Question

A circular disc with a groove along its diameter is placed horizontally. A ball of mass $1\text{kg}$ is placed in it as shown. The co-efficient of friction between the ball and all surfaces of the groove in contact is $\mu =\frac{2}{5}$. The disc has an acceleration of $25{\text{m/s}}^2$. Then, the acceleration of the ball with respect to disc will be
[Take $\theta ={37}^{\circ }$ and $g=10{\text{m/s}}^2$]

• A. $10{\text{m/s}}^2$
• B. $12{\text{m/s}}^2$
• C. $14{\text{m/s}}^2$
• D. $16{\text{m/s}}^2$

Answer 1

The correct option is A $10{\text{m/s}}^2$

FBD of the ball in disc frame: (horizontal plane)


Here, $25\text{N}$ is the pseudo force $(F_P=ma)$

$f$ is friction due to side surface of the groove.

$f^{\prime }$ is friction due to bottom surface of the groove.

$N$ is normal reaction due to side surface of the groove

Along x - direction,
$N=25\sin \theta =15\text{N}$ -----(1)

Along y - direction,
$F_{net}=25\cos \theta -(f+f^{\prime })$ ---- (2)
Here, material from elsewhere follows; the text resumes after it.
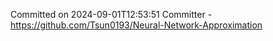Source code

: Committed on 2024-09-01T12:53:51 
Committer - https://github.com/Tsun0193/Neural-Network-Approximation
$\Rightarrow ma=20-(\mu N+\mu mg)$

where $a$ is the acceleration of the ball along the groove i.e w.r.t the disc.
$\Rightarrow 1\times a=20-(\frac{2}{5}\times 15+\frac{2}{5}\times 1\times 10)$

$\Rightarrow a=20-(6+4)\Rightarrow a=10{\text{m/s}}^2$

Hence, option (a) is the correct answer.